Pilot Project: Teaching Introductory Programming Utilizing the Liberal Arts
Immaculata University, Immaculata PA
Investigators
Abstract
Current undergraduate computer science curricula do adequately prepare students to communicate and interpret technical skills to other technical disciplines. Effective and efficient programming demands technical skill and creativity, mental discipline and intellectual openness, but computer programming is usually taught from a technocentric viewpoint, so that students do not develop skills that enable them to develop programs for diverse and rigorous applications. Students therefore lack adequate contextual understanding of how programming skills solve real world problems. The result is project difficulties manifested in the management, design and implementation of software applications. This pilot project improves our understanding of the creative processes in the context of software design, through the design, implementation, testing, refinement, and dissemination of an introductory undergraduate computer programming course through storytelling using the ALICE programming language. Intellectual Merit: The project advances instructional strategies for introductory programming that foster creativity through focus on planning, attention to process, collaborative problem solving, and design refinement and refactoring. The use of storytelling to teach programming is a highly novel approach to extending the work begun in the ALICE project (partially funded by NSF). This will be accomplished by embedding the programming skills into an integrated liberal arts environment, and specifically focusing on learning and using programming structures in the service of a broader task.
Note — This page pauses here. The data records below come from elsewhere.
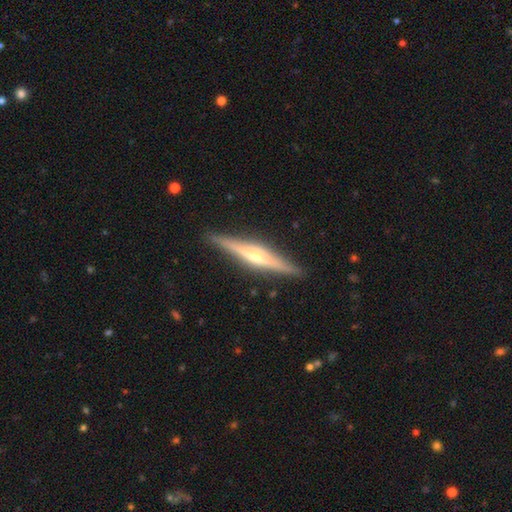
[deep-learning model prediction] Smooth or featured?
  - featured or disk: 76% *
  - smooth: 18%
  - star or artifact: 5%
Edge-on disk?
  - yes: 98% *
  - no: 2%
Edge-on bulge?
  - rounded: 77% *
  - boxy: 12%
  - none: 11%
Merging?
  - none: 90% *
  - minor disturbance: 7%
  - major disturbance: 2%
  - merger: 1%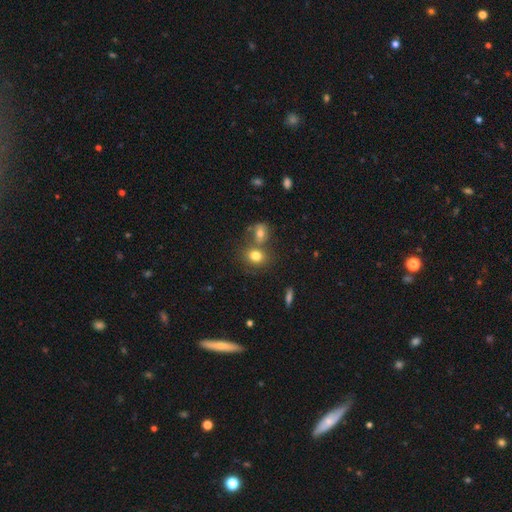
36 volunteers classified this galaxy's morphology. Smooth or featured? 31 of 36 (86%) said smooth. How rounded? 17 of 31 (55%) said in between. Merging? 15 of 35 (43%) said none.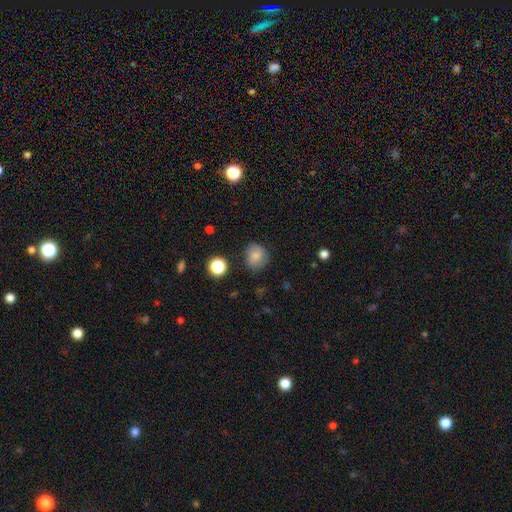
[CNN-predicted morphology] Q: Smooth or featured?
A: smooth (80%); runner-up: star or artifact (12%)
Q: How rounded?
A: round (79%); runner-up: in between (20%)
Q: Merging?
A: none (78%); runner-up: minor disturbance (16%)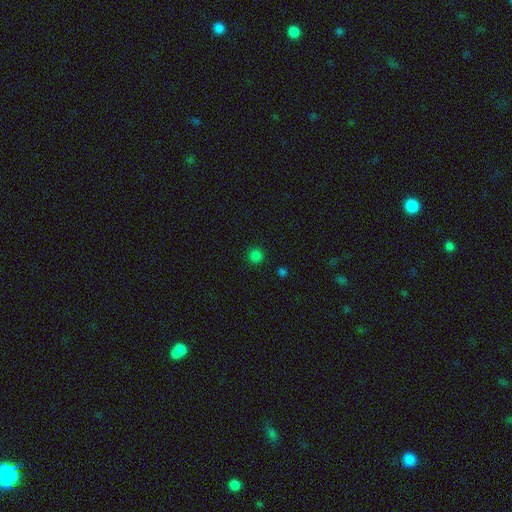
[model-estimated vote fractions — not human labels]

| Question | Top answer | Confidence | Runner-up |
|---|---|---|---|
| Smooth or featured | smooth | 80% | star or artifact (17%) |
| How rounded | round | 94% | in between (5%) |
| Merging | none | 90% | minor disturbance (6%) |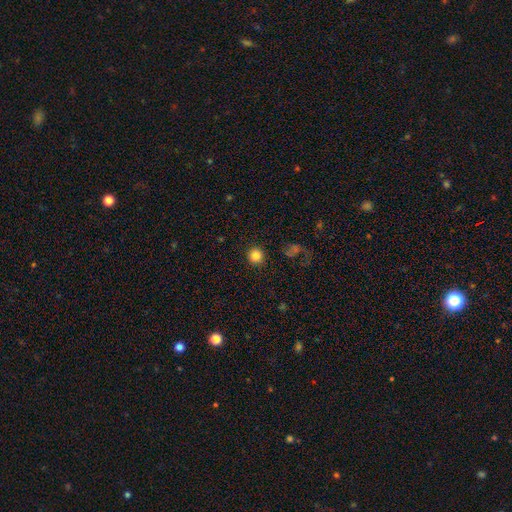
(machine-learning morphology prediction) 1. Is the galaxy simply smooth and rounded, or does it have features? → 84% smooth, 11% star or artifact, 5% featured or disk.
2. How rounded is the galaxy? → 95% round, 4% in between, 1% cigar-shaped.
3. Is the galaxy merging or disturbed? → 92% none, 5% minor disturbance, 2% major disturbance, 1% merger.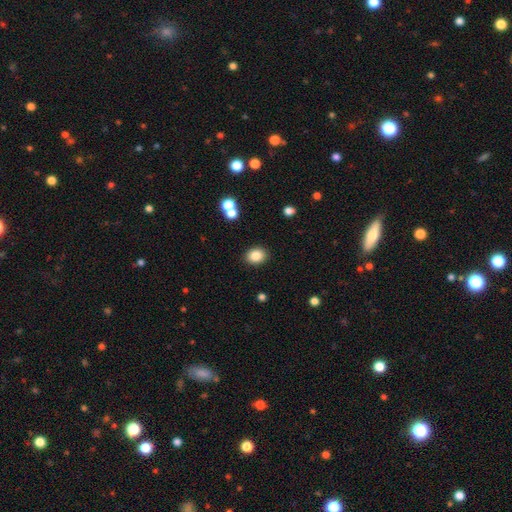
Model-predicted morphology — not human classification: This is clearly a smooth galaxy (85%). How rounded: possibly in between (50%). Merging: clearly none (88%).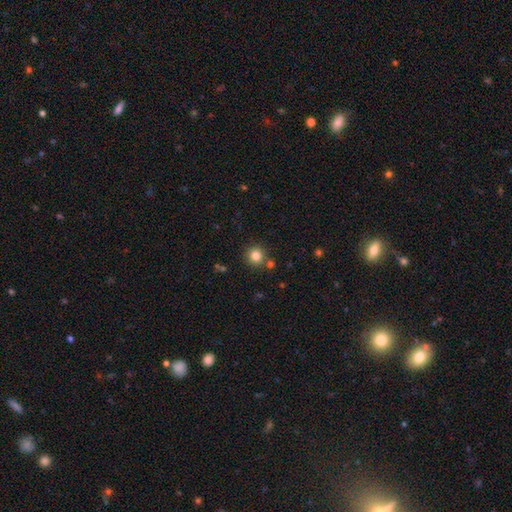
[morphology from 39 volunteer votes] A smooth galaxy with no disk features (87%) that is round (97%). Merging: none (78%).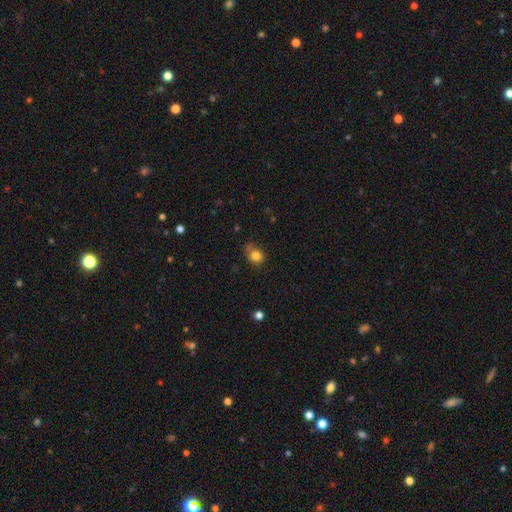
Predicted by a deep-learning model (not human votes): Overall: smooth (82%). How rounded: round (68%; in between 31%). Merging: none (53%; minor disturbance 31%).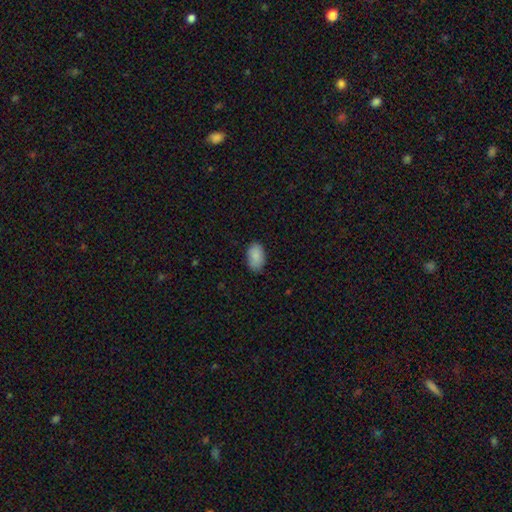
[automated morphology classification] Smooth or featured? smooth (89%)
How rounded? in between (92%)
Merging? none (81%)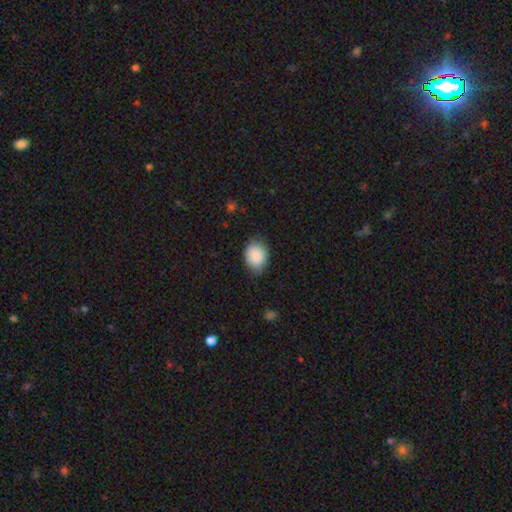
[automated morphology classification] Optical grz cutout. It shows a smooth galaxy with no disk features (89%) that is in between round and cigar-shaped (56%). Merging: none (73%).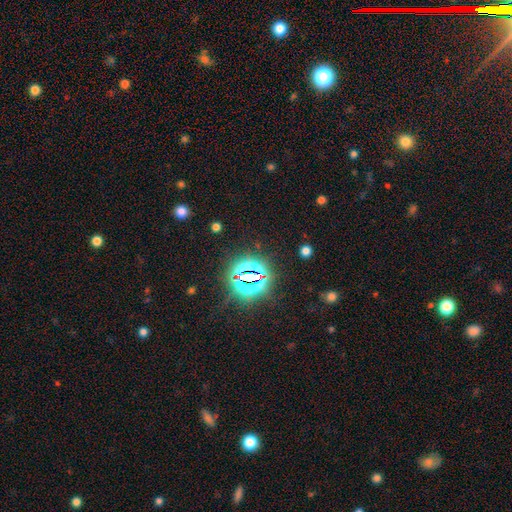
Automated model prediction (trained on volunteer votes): smooth-or-featured: star or artifact: 81% | smooth: 12% | featured or disk: 7%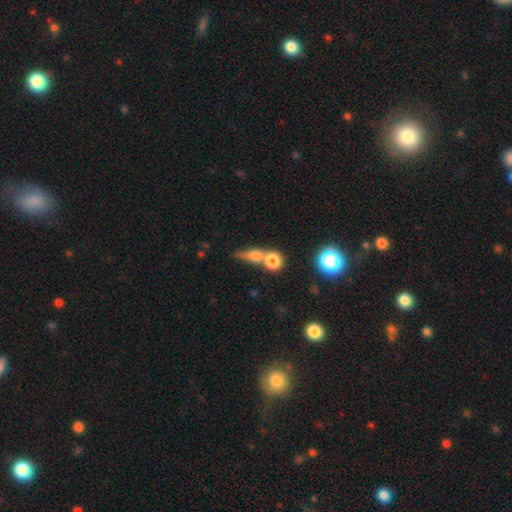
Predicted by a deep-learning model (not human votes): A smooth galaxy with no disk features (69%) that is round (54%).

Vote fractions:
- Smooth or featured? smooth: 69% / featured or disk: 19% / star or artifact: 12%
- How rounded? round: 54% / in between: 29% / cigar-shaped: 17%
- Merging? merger: 56% / none: 30% / minor disturbance: 8% / major disturbance: 6%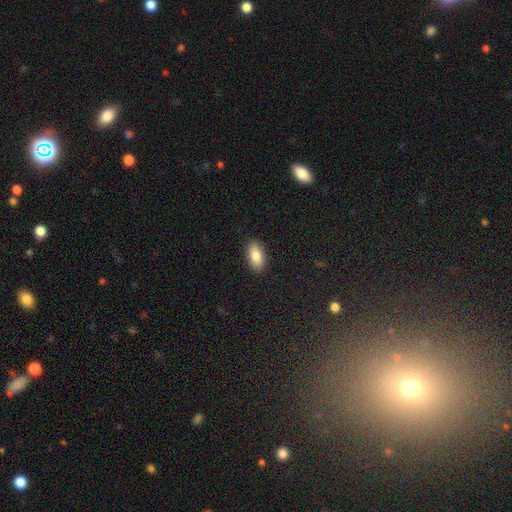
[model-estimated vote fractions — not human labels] Smooth or featured? smooth (86%)
How rounded? in between (92%)
Merging? none (90%)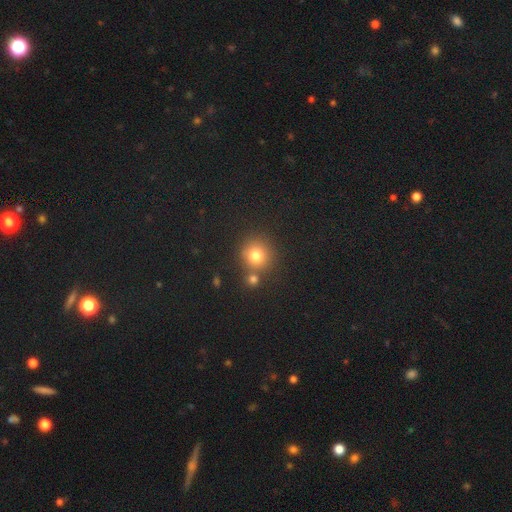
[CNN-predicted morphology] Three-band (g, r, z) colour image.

Broader Impacts: The proposed project provides an instructional strategy to enhance teachers? ability to recognize, articulate, and demonstrate integration points between creative and technical skills through the use of storytelling. It will enhance the problem-solving and collaborative skills of students and help them build connections between diverse tasks and the applicability of programming as a problem-solving tool. It will help build solid planning and collaboration skills in IT (Information Technology) students and invite a more diverse group of students to enhance their creative endeavors through programming. In a time of rapidly growing need for individuals with programming expertise, it has the potential to provide a new model for training a new generation of technical specialists.